1. What is the primary purpose of a scatter diagram in statistics?

  • A. To calculate mean and standard deviation
  • B. To determine the median of a dataset
  • C. To visually show the relationship between two variables
  • D. To display data in a tabular form
Scatter diagrams plot paired data points on a graph to visualize the relationship (positive, negative, or none) between two variables.

2. In a scatter diagram, if the points form a pattern sloping upwards from left to right, it indicates:

  • A. Positive correlation
  • B. Negative correlation
  • C. No correlation
  • D. Perfect regression
An upward sloping pattern in a scatter diagram indicates that as one variable increases, the other variable also tends to increase, showing positive correlation.

3. Which of the following statements about scatter diagrams is correct?

  • A. They only show categorical data
  • B. They are used to calculate variance
  • C. They can predict exact numerical values without regression
  • D. They help to identify the type and strength of relationship between two variables
Scatter diagrams are primarily used to observe the relationship between two quantitative variables and to detect patterns, trends, or correlation type.

4. When points in a scatter diagram are widely scattered with no visible pattern, it suggests:

  • A. Perfect positive correlation
  • B. No correlation
  • C. Negative correlation
  • D. Linear regression
When the points do not form any identifiable pattern, it indicates that there is no significant correlation between the two variables.

5. Which type of relationship can a scatter diagram NOT directly quantify?

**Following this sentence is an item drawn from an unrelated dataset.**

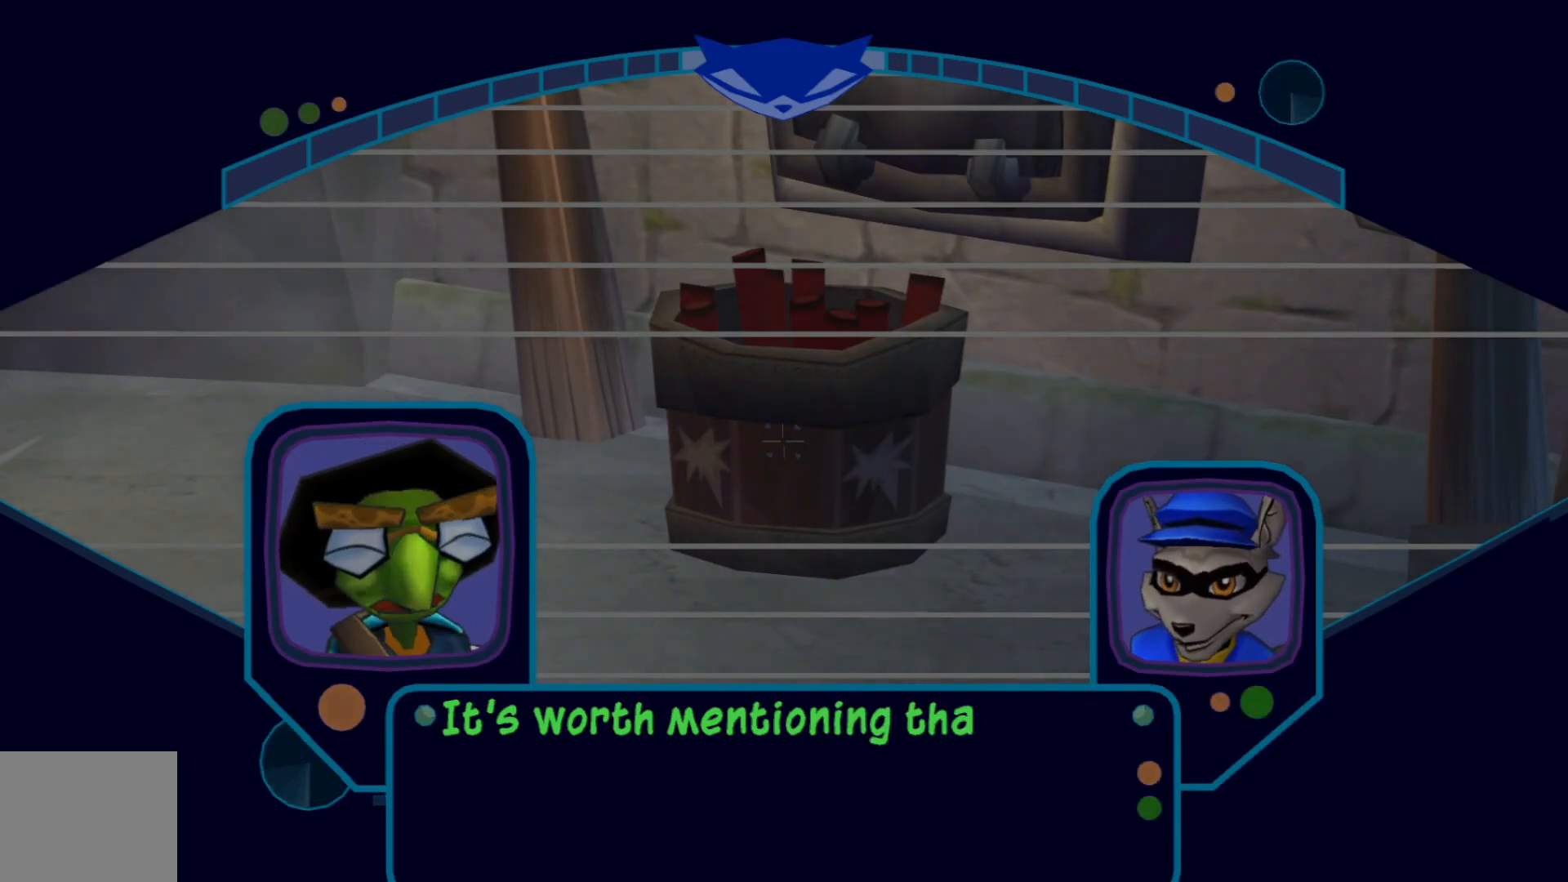
{"buttons": ["A"], "left_stick": "center", "right_stick": "center", "events": [[17, "A", "down"], [167, "A", "up"], [350, "A", "down"]]}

  • A. Positive linear relationship
  • B. Negative linear relationship
  • C. Exact numerical strength of correlation
  • D. Non-linear trends
A scatter diagram visually shows patterns or trends but does not calculate the exact numerical value of correlation; that requires statistical formulas like Pearson’s r.

6. The correlation coefficient (r) measures:

  • A. Causation between variables
  • B. Mean deviation of variables
  • C. Regression slope only
  • D. The strength and direction of a linear relationship between two variables
The correlation coefficient (r) ranges from -1 to +1 and measures both the strength and direction (positive or negative) of a linear relationship between two variables.

7. If the correlation coefficient between two variables is -0.85, it indicates:

  • A. Weak positive correlation
  • B. Strong negative correlation
  • C. No correlation
  • D. Perfect positive correlation
A negative correlation close to -1 indicates a strong inverse relationship; as one variable increases, the other tends to decrease.

8. Which of the following is TRUE about correlation?

  • A. Correlation implies causation
  • B. Correlation can only be positive
  • C. Correlation measures the degree of association but not causality
  • D. Correlation coefficient can exceed 1
Correlation quantifies the degree of association between variables but does not indicate causation. The correlation coefficient is always between -1 and +1.

9. Which type of correlation exists when one variable increases and the other decreases?

  • A. Negative correlation
  • B. Positive correlation
  • C. Zero correlation
  • D. Partial correlation
Negative correlation occurs when an increase in one variable corresponds to a decrease in the other variable.

10. A scatter diagram showing points clustered around a straight line suggests:

  • A. No correlation
  • B. Strong linear correlation
  • C. Weak non-linear correlation
  • D. Random distribution
When points in a scatter diagram closely follow a straight line, it indicates a strong linear relationship between the variables.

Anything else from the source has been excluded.